By: Beck Hansen

Written by: Beck Hansen

  1. Dandelion (3:18)
    Available on IRM.
    Bram Inscore: Bass
    David Campbell: Conductor, String Arrangement
    Joey Waronker: Drums
    Beck Hansen: Guitar (Electric), Producer
    David Ralicke: Saxophone, Trombone
    Matt Demeritt: Saxophone (Tenor)
    Chris Bautista: Trumpet
    Charlotte Gainsbourg: Vocals
Dandelion [Version (a)]:

Red River, keep on rolling down
It's been a long time since I let my hair hang down
I'll take my time before I go under the ground
Oh Dandelion, tell me what you're thinking now

Shape I'm in, I better get back home soon
I got one eye on the road and one eye on the big black moon
Dandelion, won't you tell me what to do?

Ironsides rusting in the railroad rain
Now I found out what the Captain Of The Morning was saying
Dandelion, better hope your mother is praying

Dumb luck is the only luck I ever knew
I'd make a wish but I don't think it'll ever come true
Dandelion, I guess I'll leave it up to you

Belle Starr, she doesn't have any shoes
She walks crooked and paints her eyelids blue
Dandelion, I wanna go there too
The Song:

"Dandelion" is from Charlotte Gainsbourg's album, IRM. Beck cowrote and produced the entire album.

The song is a laidback glam blues, not terribly original musically, but a style which I always welcome.

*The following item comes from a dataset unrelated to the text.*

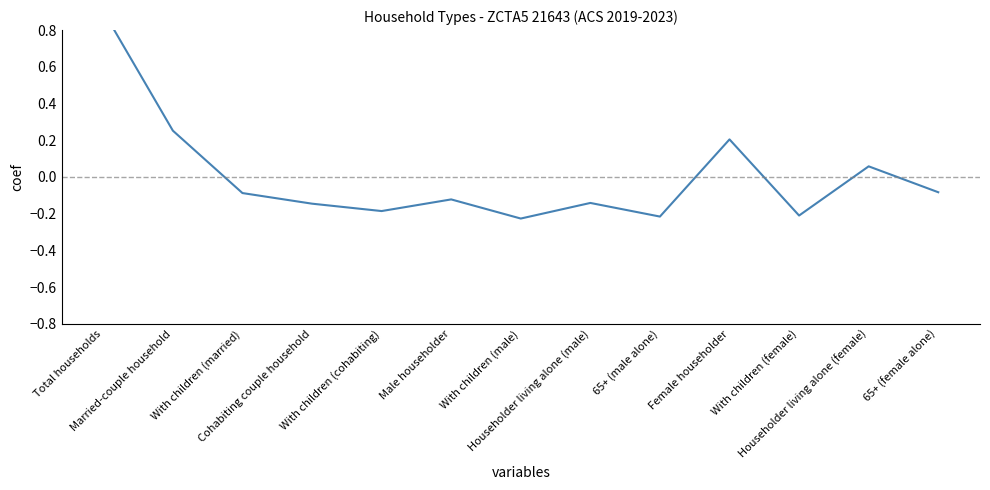

At which label does Estimate first exceed 0?

Total households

The clever and light lyrics feel cinematic, with lots of scenes and characters mixed together.

There are a number of references here worth noting:

Red River is a common name of rivers and places, so I cannot say what Beck is referring to exactly. However, there is a classic blues song called "Red River Blues," which includes the lines "Red River, Red River, tell me what to do." This is the same thing asked of Dandelion: "Dandelion, won't you tell me what to do?"

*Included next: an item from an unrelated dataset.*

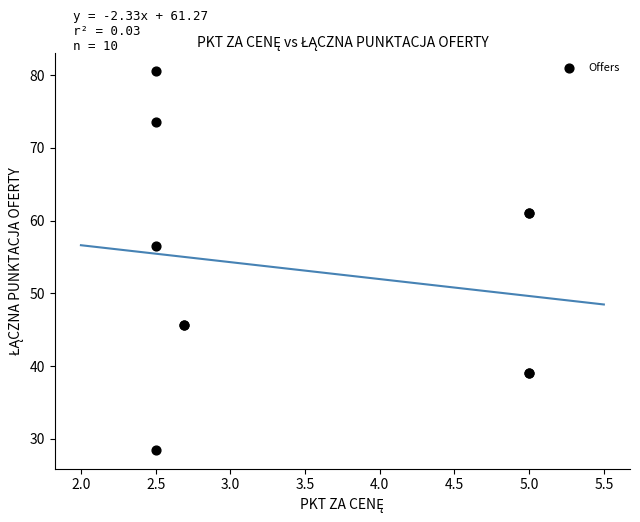

What Y value in the scatter plot is closest to 54?

56.5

"Shape I'm in" is also an old blues phrase, in lots of songs. It usually refers to the miserable, desperate mindset.

Ironsides was an old legendary wooden war ship from the 1700s, that never lost a battle. That's not what Beck is referring to here, as he mentions a railroad and it rusting. So he's just borrowing the image and name, of something solid and strong breaking down.

The next verse, I love. "I'd make a wish but I don't think it'll ever come true" is a great expression of hopelessness.

Finally, Belle Starr was a famous outlaw in the mid-1800s. She robbed stagecoaches and stole horses and things. Bob Dylan references her in "Tombstone Blues," while also singing "Mama's in the factory / she ain't got not shoes."

Anyway, all of Beck's blues scenes end up directed at the Dandelion, which does bring the song more to life. Without those lines, the song would likely feel overly fantastic, a series of old-time images with little connection.

In the liner notes of IRM, there are handwritten lyrics, which include some lines that were changed. The first verse originally was "I'll take it slow" instead of "I'll take my time." Also later, it was "Ironsides rusting in the Spanish rain" instead of "railroad rain." Also, from the change in handwriting, it appears the "dumb luck" verse may have been added at the last minute.